Bakunin 1848′den öldüğü 1876′ya kadar Avrupa devrimci hareketinin içinde bir devdi. 1.93′lık boyu ve 120 kiloluk ağırlığıyla kelimenin tam anlamıyla bir dev ve burjuvazinin hayalini zaptetmiş bir şeytandı.
Michael Bakunin hayatını insanlarn özgürlüğünü getireceğini düşündüğü devrim için adamış anarşist bir devrimcidir. 28 yaşında Berlin’de felsefe öğrenimi görüp bir akedemisyen olmaya çalışırken;rahat, düzenli, zengin yaşamını,ailesinden kalacak mirası reddetti. İnsanların insan gibi yaşayabileceği bir toplumun tek kuralının özgürlük olabileceğine inanmıştı. Onun için özgürlük ekonomik ve siyasi iktidarın yıkılmasıyla halkın kafasına gökten inecek bir kurtuluş değildi.

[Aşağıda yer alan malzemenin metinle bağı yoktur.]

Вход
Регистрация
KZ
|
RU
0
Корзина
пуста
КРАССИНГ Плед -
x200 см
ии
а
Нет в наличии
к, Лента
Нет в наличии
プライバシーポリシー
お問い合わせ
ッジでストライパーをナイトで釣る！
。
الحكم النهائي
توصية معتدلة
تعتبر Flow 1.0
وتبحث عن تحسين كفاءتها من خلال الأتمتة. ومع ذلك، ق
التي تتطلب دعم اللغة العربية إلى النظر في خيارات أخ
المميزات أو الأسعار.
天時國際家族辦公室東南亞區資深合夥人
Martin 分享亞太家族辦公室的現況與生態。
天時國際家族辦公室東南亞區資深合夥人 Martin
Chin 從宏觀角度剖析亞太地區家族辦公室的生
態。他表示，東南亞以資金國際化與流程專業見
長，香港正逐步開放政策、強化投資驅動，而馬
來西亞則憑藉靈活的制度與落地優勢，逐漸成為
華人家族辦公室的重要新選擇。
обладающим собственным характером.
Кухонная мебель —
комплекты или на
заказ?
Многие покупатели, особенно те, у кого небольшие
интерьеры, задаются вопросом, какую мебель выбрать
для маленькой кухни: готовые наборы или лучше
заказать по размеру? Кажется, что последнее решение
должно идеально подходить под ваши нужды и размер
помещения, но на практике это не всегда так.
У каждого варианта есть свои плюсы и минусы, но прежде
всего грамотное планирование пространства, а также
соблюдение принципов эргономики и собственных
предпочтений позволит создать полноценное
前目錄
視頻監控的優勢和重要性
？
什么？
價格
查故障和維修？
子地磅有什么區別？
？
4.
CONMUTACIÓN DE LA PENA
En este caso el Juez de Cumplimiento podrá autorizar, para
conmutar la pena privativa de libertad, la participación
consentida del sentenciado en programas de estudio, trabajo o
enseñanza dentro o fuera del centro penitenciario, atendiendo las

“Özgürlük ancak özgürlükle,halkın topyekün isyanıyla ve halkın tabandan gönüllü örgütlenmesiye yaratılabilir.”
Bakunin devrimci mücadeleye katıldığından itibaren özgür yaşadı. O imparatorlukların biribirleriyle muharebe alanlarında savaştıkları, devrimci kelimesinin yasak olduğu, insanların dükler, çarlar, padişahlar tarafından kellelerinin uçurulduğu bir dönemde özgür yaşadı. Yanan şatolarda, ölü devlet adamlarında, 1848′de Paris Devrimini savunmak için kurduğu barikatta, Avrupa’nın dört bir yanındaki köylü isyanlarının en ön saflarında, ezilenlerin özgürlüğü önünde engel olan bütün güçlere doğrulttuğu silahında buldu özgürlüğü. Yüreğinde taşıdığı bu alevi Rusya, Polonya, Amerika, Almanya, Bohemya, Fransa, İtalya, Prusya’da gittiği her yerde emekçilerin isyanına dönüştürdü.
O, hiçbir iktidarın halka özgürlük getiremeyeceğini biliyordu. Bunu 1868′de Rus devriminden 50 yıl önce dile getirdi. Uluslararası İşçi Birlğinde Karl Marx’a karşı savunduğu şeyde özgürlüktü.
“Komünizm teoriden değil,pratik içgüdüden,halkın içgüdüsünden türer ve bu içgüdü asla yanılmaz.”
Bakunin hapis geçirdiği 10 yılda, bu yıllarda iskorbüt hastalığından dişlerini yitirirken, duvara zincirli geçirdiği aylarda, Sibirya’daki sürgün yıllarında devrime duyduğu tutkuyu yitirmedi. Bütün hayatını sürgün ve kaçak yaşadı. Çünkü onun vatandaşı olduğu ülke özgürlüktü. Ama Bakunin ısrarla kimseden daha özgür olmadığını söyledi.
“İnsan ancak kendi kadar özgür insanların arasında özgürdür.”
Özgürlüğü kimsenin kimeye öğretemeyeceini biliyordu. Özgür bir toplumu yaratak olan şeyin yine halkın özgürlüğe olan özlemi ve varolanı yıkma dürtüsü olduğuna inandı.
“Tüm yaşamın keşfolunmaz ve edebiyen yaratıcı kaynağı olduğu için yıkan ve imha eden edebi ruha güvenin. Yıkıcı tutku aynı zamanda yaratıcı bir tutkudur.”
Onun hayatı; her anı özgürlüğün önünde dikilen tüm iktidarları yıkmaya adanmış bir adamın aşk romanıydı. Bakunin’in özgürlüğe aşkının romanı.